Member of the European Parliament for Scotland
- In office 2 July 2019 – 31 January 2020
- Succeeded by: Constituency abolished

Personal details
- Born: 18 May 1957 (age 69) Perth, Scotland
- Party: Liberal Democrat

= Sheila Ritchie =

British politician (born 1957)

Sheila Ewan Ritchie (born 18 May 1957) is a Scottish Liberal Democrat politician and solicitor, who served as a Member of the European Parliament (MEP) for the Scotland constituency from 2019 to 2020.

==Career==
She is a retired Solicitor of an Aberdeen law firm, and was formerly a Councillor and the leader of Gordon District Council.

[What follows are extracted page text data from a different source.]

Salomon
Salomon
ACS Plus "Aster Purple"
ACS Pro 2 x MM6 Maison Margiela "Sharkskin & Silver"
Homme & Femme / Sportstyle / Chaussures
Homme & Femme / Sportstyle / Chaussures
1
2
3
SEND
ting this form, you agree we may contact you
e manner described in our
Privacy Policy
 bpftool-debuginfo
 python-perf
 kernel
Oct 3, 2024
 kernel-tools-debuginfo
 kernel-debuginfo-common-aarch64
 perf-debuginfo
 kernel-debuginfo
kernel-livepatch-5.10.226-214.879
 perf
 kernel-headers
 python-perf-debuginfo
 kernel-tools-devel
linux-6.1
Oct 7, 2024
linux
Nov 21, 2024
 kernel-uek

She was a Scottish Government appointee to the European Economic and Social Committee between 2000 and 2003.

She is a Trustee of the sustainable land development non-profit, The Macaulay Development Trust, the arts-based charity for care-experienced young people, Articulate Cultural Trust, and Aberdeen community charity Celebrate Aberdeen.

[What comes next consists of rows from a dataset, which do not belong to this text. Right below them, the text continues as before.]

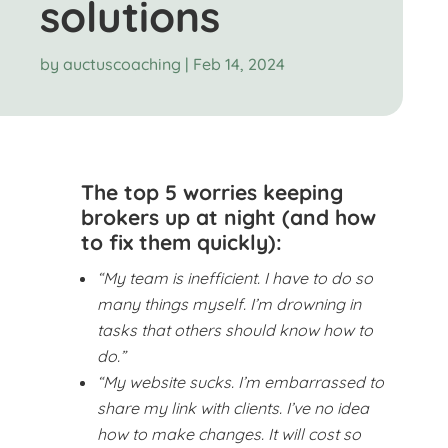
solutions
by
auctuscoaching
|
Feb 14, 2024
The top 5 worries keeping
brokers up at night (and how
to fix them quickly):
“My team is inefficient. I have to do so
many things myself. I’m drowning in
tasks that others should know how to
do.”
“My website sucks. I’m embarrassed to
share my link with clients. I’ve no idea
how to make changes. It will cost so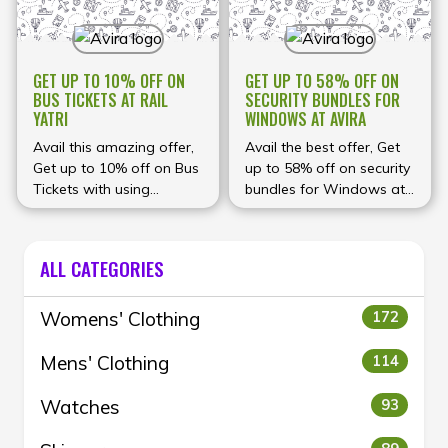
GET UP TO 10% OFF ON
GET UP TO 58% OFF ON
BUS TICKETS AT RAIL
SECURITY BUNDLES FOR
YATRI
WINDOWS AT AVIRA
Avail this amazing offer,
Avail the best offer, Get
Get up to 10% off on Bus
up to 58% off on security
Tickets with using
bundles for Windows at
discount code at
Avira
checkout.
ALL CATEGORIES
Womens' Clothing
172
Mens' Clothing
114
Watches
93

===Member of the European Parliament===
Ritchie was elected as a Member of the European Parliament for the Scotland constituency in the 2019 European Parliament election. As a Liberal Democrat, she sat with Renew Europe group. From July 2019, she was a member of the European Parliament Committee on Budgetary Control and the European Parliament Committee on Agriculture and Rural Development. She served as an MEP until the 31 January 2020, when the Brexit process was completed.

=== Post 2020 ===
Ritchie stood in Moray at the 2021 Scottish Parliament election and was also the fifth candidate on the list vote for the Highlands and Islands region.

Ritchie was appointed Member of the Order of the British Empire (MBE) in the 2023 New Year Honours for political service in Scotland.

Ritchie was appointed as a Commissioner for the Electoral Commission in February 2024.